Besluit Tijdelijke wet Groningen.


Volledige tekst

Bij Kabinetsmissive van 30 maart 2020, no.2020000658, heeft Uwe Majesteit, op voordracht van de Minister van Economische Zaken en Klimaat, mede namens de Minister van Binnenlandse Zaken en Koninkrijksrelaties en de Minister voor Rechtsbescherming, bij de Afdeling advisering van de Raad van State ter overweging aanhangig gemaakt het ontwerpbesluit houdende regels ter uitvoering van de Tijdelijke wet Groningen (Besluit Tijdelijke wet Groningen), met nota van toelichting.

Het ontwerpbesluit strekt tot uitvoering van de Tijdelijke wet Groningen (hierna: de wet) en stelt onder meer nadere regels aan de procedure omtrent benoeming, schorsing en ontslag en de rechtspositie van de leden van het Instituut Mijnbouwschade Groningen en aan het jaarverslag.

De Afdeling advisering van de Raad van State maakt opmerkingen over de rechtspositie van anderen dan leden van het Instituut Mijnbouwschade Groningen. In verband daarmee is aanpassing wenselijk van het ontwerpbesluit.

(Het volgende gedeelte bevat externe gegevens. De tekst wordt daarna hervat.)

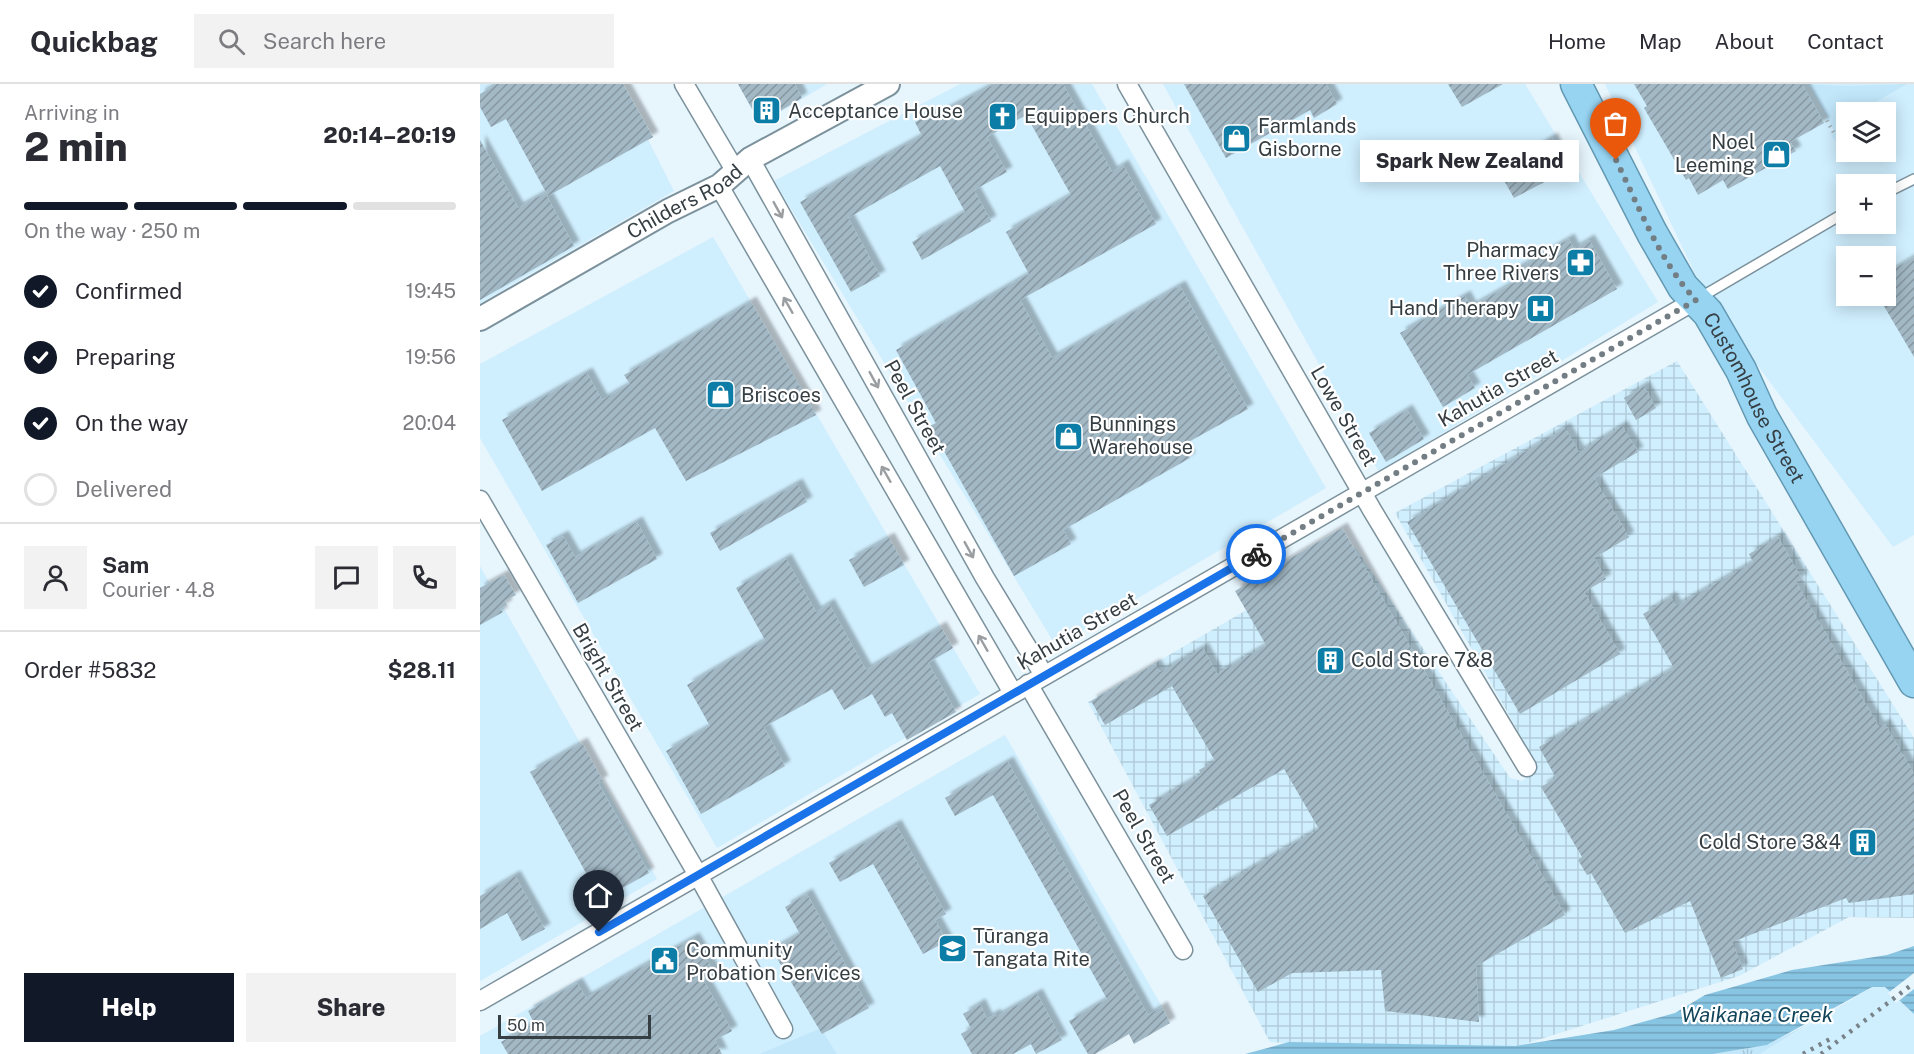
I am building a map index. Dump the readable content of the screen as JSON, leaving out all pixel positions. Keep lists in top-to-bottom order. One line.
{"streets":{"highway":["Customhouse Street"],"street":["Childers Road","Kahutia Street","Peel Street","Lowe Street","Bright Street"]},"crossings":[["Childers Road","Peel Street"],["Kahutia Street","Customhouse Street"],["Kahutia Street","Peel Street"],["Kahutia Street","Lowe Street"],["Kahutia Street","Bright Street"]],"water":["Waikanae Creek"],"places":{"building":["Acceptance House","Cold Store 7&8","Cold Store 3&4"],"church":["Equippers Church"],"shop":["Farmlands Gisborne","Noel Leeming","Briscoes","Bunnings Warehouse"],"other":["Spark New Zealand"],"pharmacy":["Pharmacy Three Rivers"],"hospital":["Hand Therapy"],"school or university":["Tūranga Tangata Rite"],"public building":["Community Probation Services"]},"scale_bar":"50 m","page":{"header":"Quickbag","search":"Search here","nav":["Home","Map","About","Contact"],"heading":["2 min","Arriving in","20:14–20:19"],"panel":["Sam","Courier · 4.8","Order #5832","$28.11"],"map_buttons":["+","−"],"bubble":"Spark New Zealand","bar":"On the way · 250 m","list":[["Confirmed","19:45"],["Preparing","19:56"],["On the way","20:04"],"Delivered"],"buttons":["Help","Share"],"scale":"50 m"}}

1. Rechtspositie deskundigen

Het ontwerpbesluit is gebaseerd op artikel 4, achtste lid, van de wet. Daarin is bepaald dat bij algemene maatregel van bestuur nadere regels kunnen worden gesteld met betrekking tot de rechtspositie van de leden van het Instituut. Het Instituut Mijnbouwschade Groningen bestaat uit ten hoogste vijf leden, onder wie de voorzitter, en kan één of meerdere deskundigen aanwijzen om schade op te nemen en te rapporteren.

Artikel 6, eerste lid, van het ontwerpbesluit bepaalt dat aan de voorzitter, andere leden en deskundigen een vaste vergoeding per maand wordt toegekend. Artikel 4, achtste lid, van de wet biedt echter geen grondslag om de rechtspositie van anderen dan leden van het Instituut Mijnbouwschade Groningen te regelen.

De Afdeling adviseert artikel 6 in overeenstemming te brengen met de wet door de verwijzing naar deskundigen te schrappen.

2. De Afdeling verwijst naar de bij dit advies behorende redactionele bijlage.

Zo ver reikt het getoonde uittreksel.